Is this function an injection of $\mathbb{N} \to \mathbb{R}$?

Question

This comes from an earlier question of mine. It seems unapproachable.

Is the arithmetic function $$f(n) := \sum_{k=1}^n \frac 1{\sin(k)}$$ An injection?

I think the answer is yes.

Answer 1

Yes, this is an injection - this may be solved by observing that $$\sin(k)=\frac{z^k-z^{-k}}{2i}$$ where $z=e^i$. The importance of this transformation is that $z$ is transcendental, hence two rational functions of $z$ with rational (or, generally, algebraic) coefficients are equal if and only if they are equal as rational functions.

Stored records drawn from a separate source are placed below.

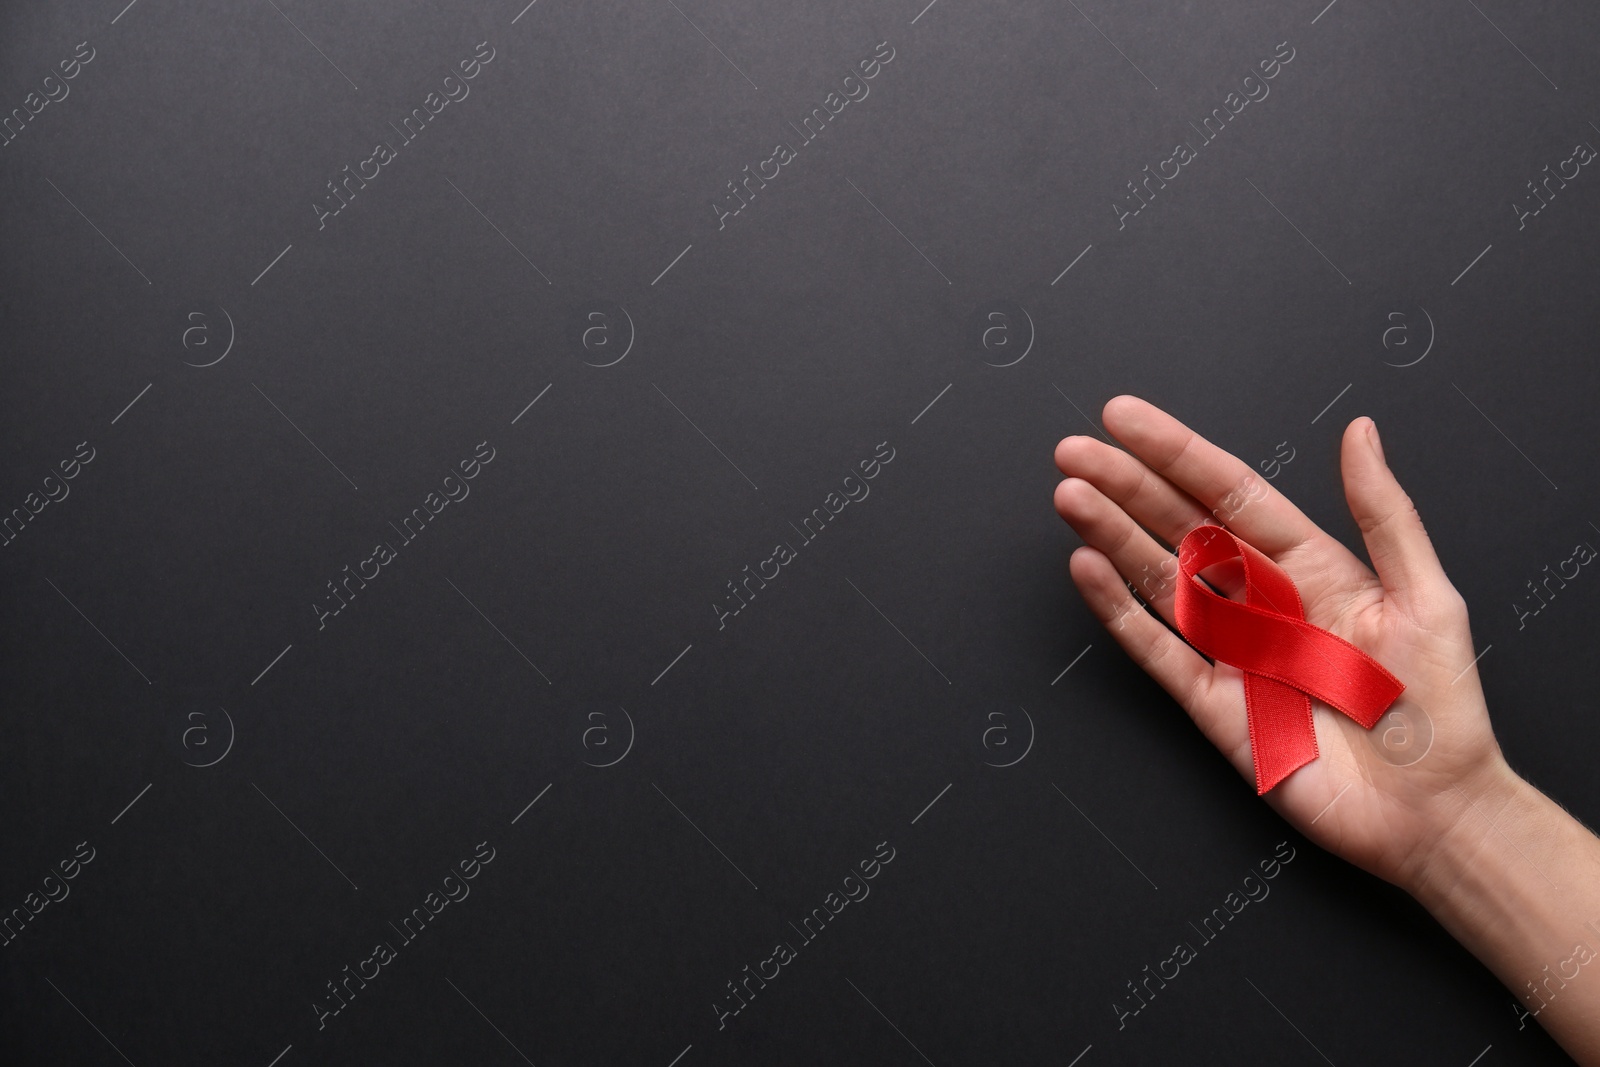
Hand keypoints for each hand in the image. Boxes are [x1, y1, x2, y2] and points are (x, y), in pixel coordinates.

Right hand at [1052, 395, 1514, 893]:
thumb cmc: (1443, 710)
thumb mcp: (1428, 596)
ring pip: (1159, 580)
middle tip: (1073, 451)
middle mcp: (1263, 602)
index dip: (1175, 453)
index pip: (1230, 493)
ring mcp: (1232, 652)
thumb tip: (1359, 431)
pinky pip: (1157, 650)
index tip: (1124, 418)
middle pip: (1180, 528)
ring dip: (1111, 536)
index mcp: (1313, 567)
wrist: (1433, 813)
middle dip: (1125, 486)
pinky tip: (1087, 569)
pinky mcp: (1213, 705)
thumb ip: (1385, 513)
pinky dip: (1119, 611)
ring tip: (1070, 497)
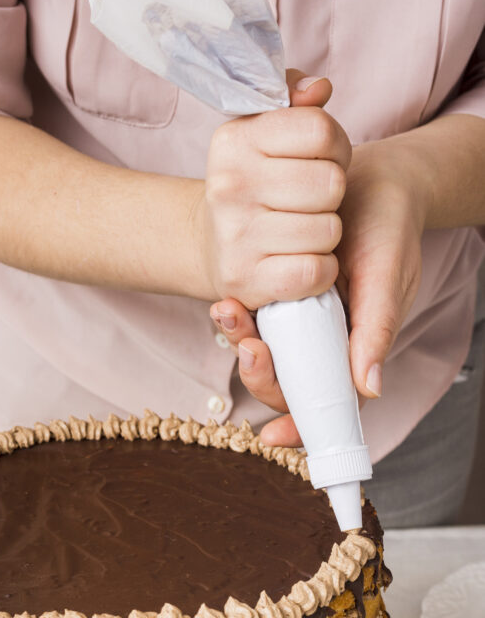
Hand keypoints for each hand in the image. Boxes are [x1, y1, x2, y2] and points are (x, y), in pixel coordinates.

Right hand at [198, 70, 350, 308]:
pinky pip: (314, 272)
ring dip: (326, 235)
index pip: (321, 131)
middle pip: (330, 183)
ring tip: (303, 231)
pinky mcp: (246, 280)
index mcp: (235, 141)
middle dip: (332, 194)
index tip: (318, 161)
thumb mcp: (264, 131)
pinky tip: (302, 261)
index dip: (335, 147)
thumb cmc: (254, 182)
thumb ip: (295, 101)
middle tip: (312, 202)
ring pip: (328, 230)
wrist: (212, 246)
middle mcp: (229, 186)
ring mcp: (235, 236)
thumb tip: (319, 90)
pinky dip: (320, 271)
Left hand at [211, 138, 428, 445]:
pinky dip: (239, 317)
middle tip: (250, 349)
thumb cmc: (390, 230)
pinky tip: (227, 303)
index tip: (271, 436)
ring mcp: (299, 324)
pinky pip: (254, 320)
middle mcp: (324, 346)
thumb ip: (377, 331)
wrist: (371, 181)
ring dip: (242, 344)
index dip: (299, 427)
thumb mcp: (387, 278)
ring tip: (228, 315)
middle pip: (285, 385)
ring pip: (265, 355)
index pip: (328, 405)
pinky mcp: (279, 298)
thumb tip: (371, 388)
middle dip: (260, 377)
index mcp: (356, 354)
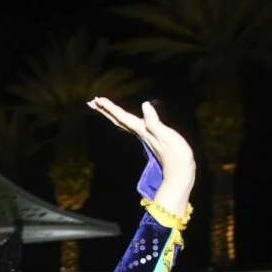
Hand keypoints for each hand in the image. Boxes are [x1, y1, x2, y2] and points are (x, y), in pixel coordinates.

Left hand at [88, 97, 194, 215]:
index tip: (97, 99)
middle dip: (105, 110)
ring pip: (122, 122)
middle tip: (91, 101)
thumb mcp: (166, 136)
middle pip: (117, 120)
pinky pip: (130, 125)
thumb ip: (154, 122)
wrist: (180, 172)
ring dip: (111, 114)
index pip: (122, 117)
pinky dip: (122, 119)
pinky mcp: (148, 138)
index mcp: (142, 130)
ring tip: (101, 106)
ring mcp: (143, 136)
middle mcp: (139, 132)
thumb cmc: (176, 154)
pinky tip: (122, 118)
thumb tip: (144, 105)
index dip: (110, 107)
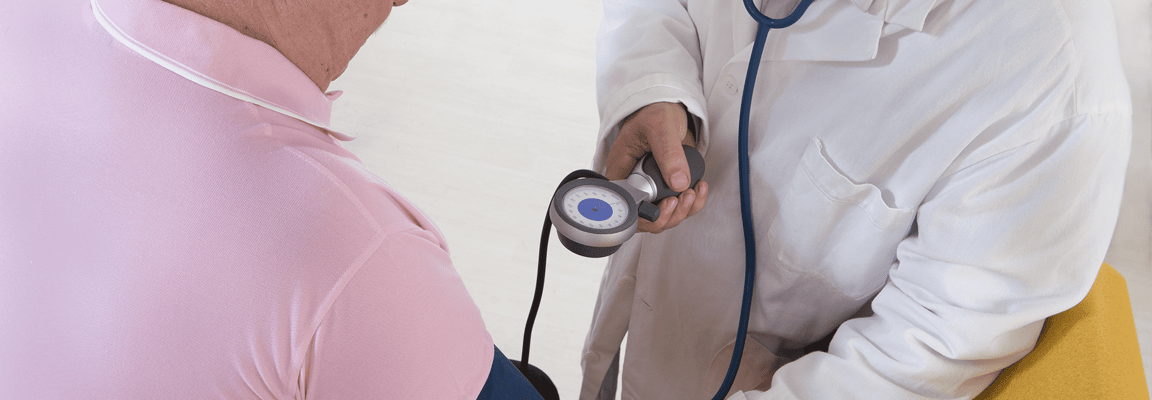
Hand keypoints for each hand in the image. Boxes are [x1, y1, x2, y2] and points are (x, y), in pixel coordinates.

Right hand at [605, 102, 707, 233]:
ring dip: (682, 211)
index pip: (625, 206)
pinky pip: (677, 205)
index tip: (665, 204)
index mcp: (621, 170)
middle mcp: (633, 182)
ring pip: (663, 215)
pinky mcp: (666, 185)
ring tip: (694, 192)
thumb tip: (678, 183)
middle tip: (683, 198)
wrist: (669, 107)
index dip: (645, 215)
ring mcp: (650, 186)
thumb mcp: (660, 127)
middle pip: (645, 217)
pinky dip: (692, 203)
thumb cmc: (655, 111)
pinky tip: (699, 188)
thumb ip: (669, 154)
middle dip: (668, 216)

If we toss out the coefficient of $2i$, since its a constant multiplied by every term, we then find that the question asks whether the sums $$\sum_{i=1}^n\frac{1}{z^k-z^{-k}}$$ are all distinct at $z=e^i$. This is then equivalent to asking whether these summands are equal everywhere as functions of $z$ since "transcendental" means that any polynomial or rational equation with rational coefficients that is true for $z$ is true for every number - but clearly no pair of these functions are equal everywhere because the $n^{th}$ term has a pole at every ${2n}^{th}$ root of unity, whereas no prior function has this property.